Data excerpts:
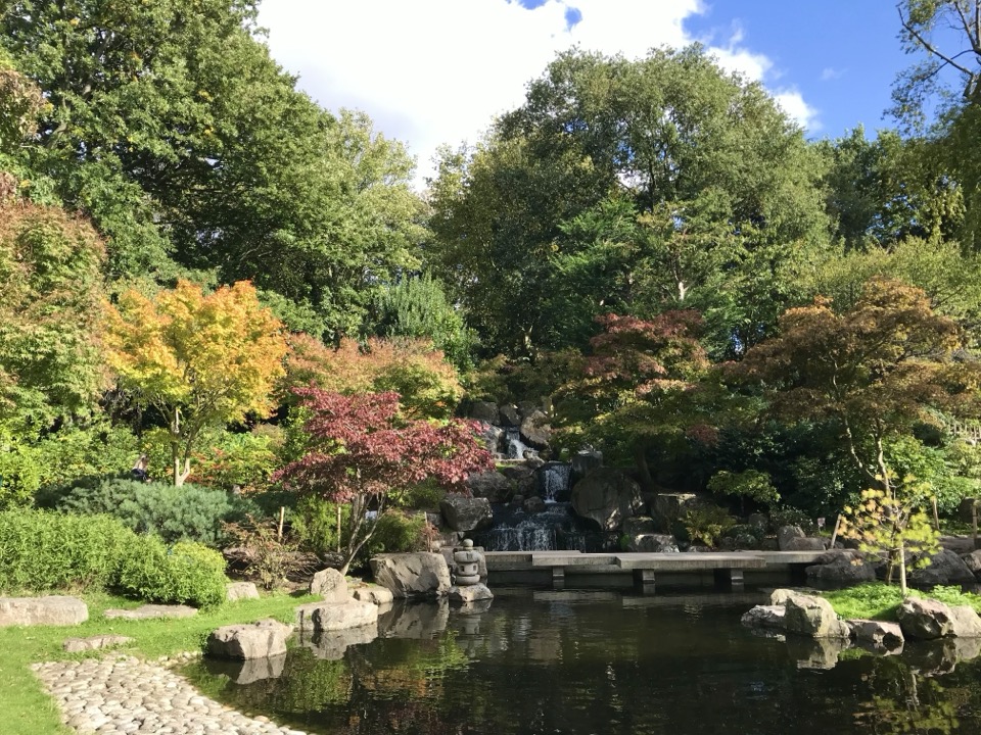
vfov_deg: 49.7
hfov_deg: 63.4
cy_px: 368
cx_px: 490
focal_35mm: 28
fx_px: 794
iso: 20
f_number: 1.8
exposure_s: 1/791
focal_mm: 3.99
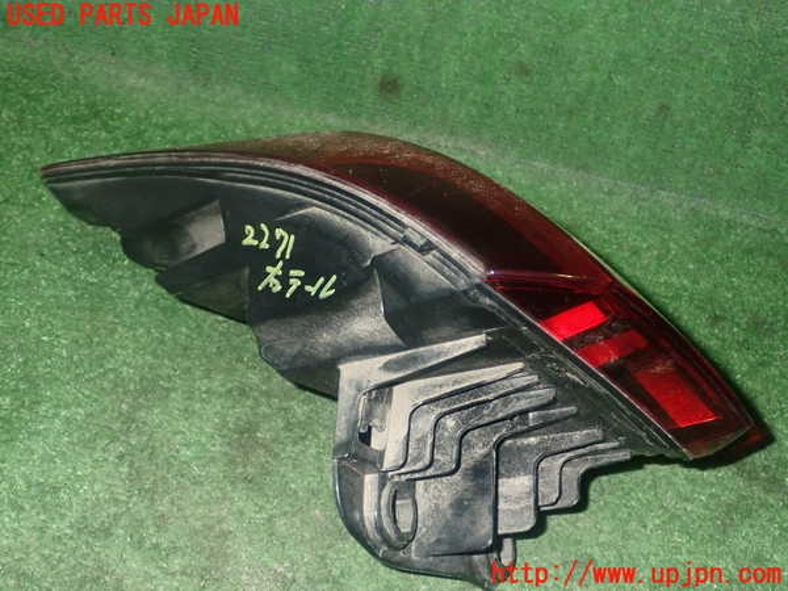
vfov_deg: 35.1
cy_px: 296
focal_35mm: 41
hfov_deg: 45.8
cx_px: 394
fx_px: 933
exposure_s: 1/40
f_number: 8
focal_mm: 7.31
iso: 800
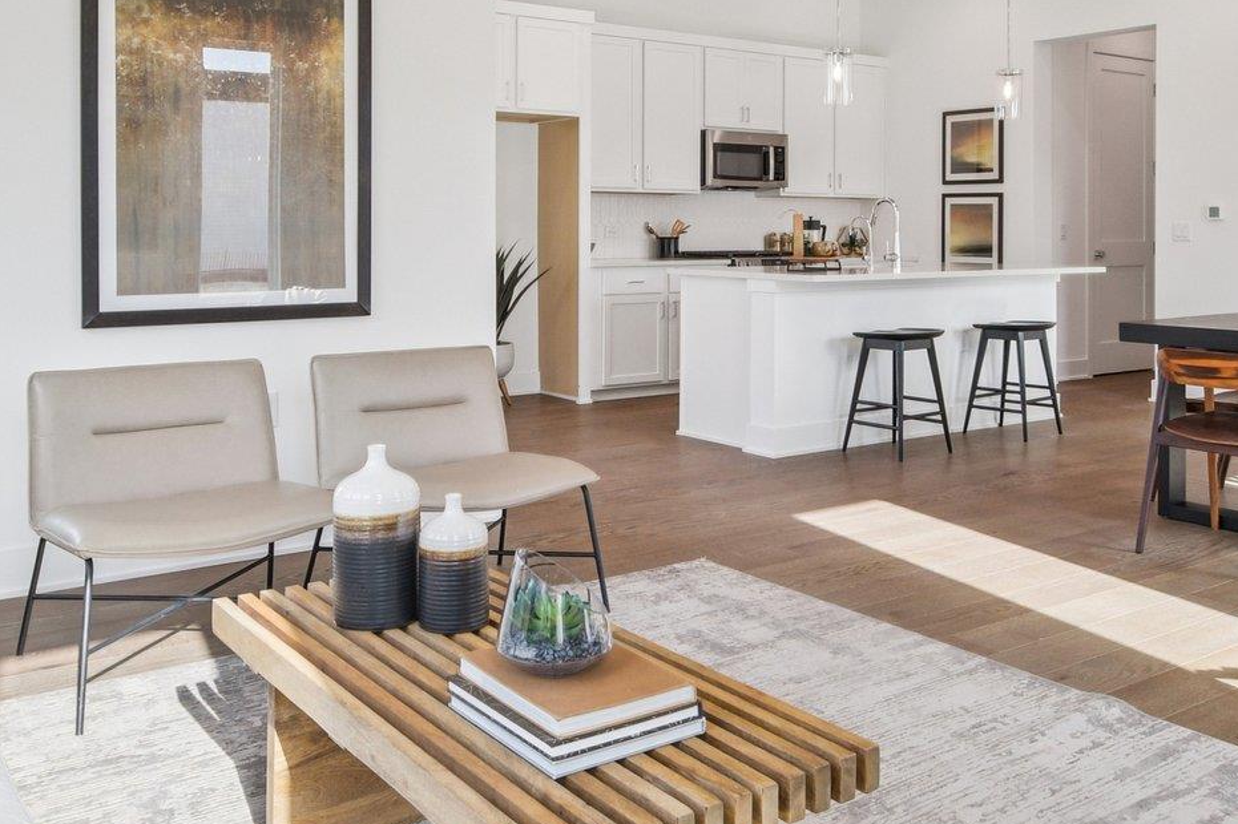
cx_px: 657
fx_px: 1134
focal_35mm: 33
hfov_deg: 57.2
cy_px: 197
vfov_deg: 38.8
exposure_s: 1/160
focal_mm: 10
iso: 400
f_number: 8
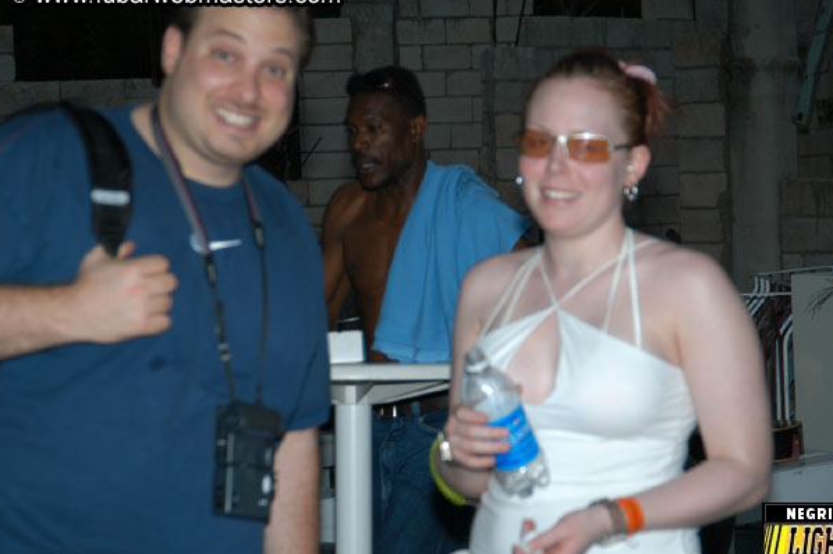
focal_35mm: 112
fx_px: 2590
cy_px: 273
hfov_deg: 18.3
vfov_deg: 12.2
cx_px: 456
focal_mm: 66
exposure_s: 1/60
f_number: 5
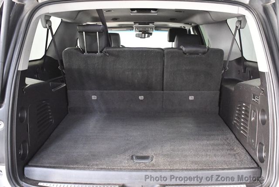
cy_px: 94
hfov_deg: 53.1
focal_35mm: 36
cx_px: 140
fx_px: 279
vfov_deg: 36.9
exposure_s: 1/60
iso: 5000
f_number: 3.5
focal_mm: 18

### Brief:
Begin at the line with "exposure_s: 1/160" and end at the last line of the data above. Reproduce those lines exactly, but not the pictures.

### Response to the exercise:
exposure_s: 1/160
focal_mm: 10
iso: 400
f_number: 8
focal_35mm: 112
fx_px: 2590
cy_px: 273
hfov_deg: 18.3
vfov_deg: 12.2
cx_px: 456
focal_mm: 66
exposure_s: 1/60
f_number: 5
cy_px: 94
hfov_deg: 53.1
focal_35mm: 36
cx_px: 140
fx_px: 279
vfov_deg: 36.9
exposure_s: 1/60
iso: 5000
f_number: 3.5
focal_mm: 18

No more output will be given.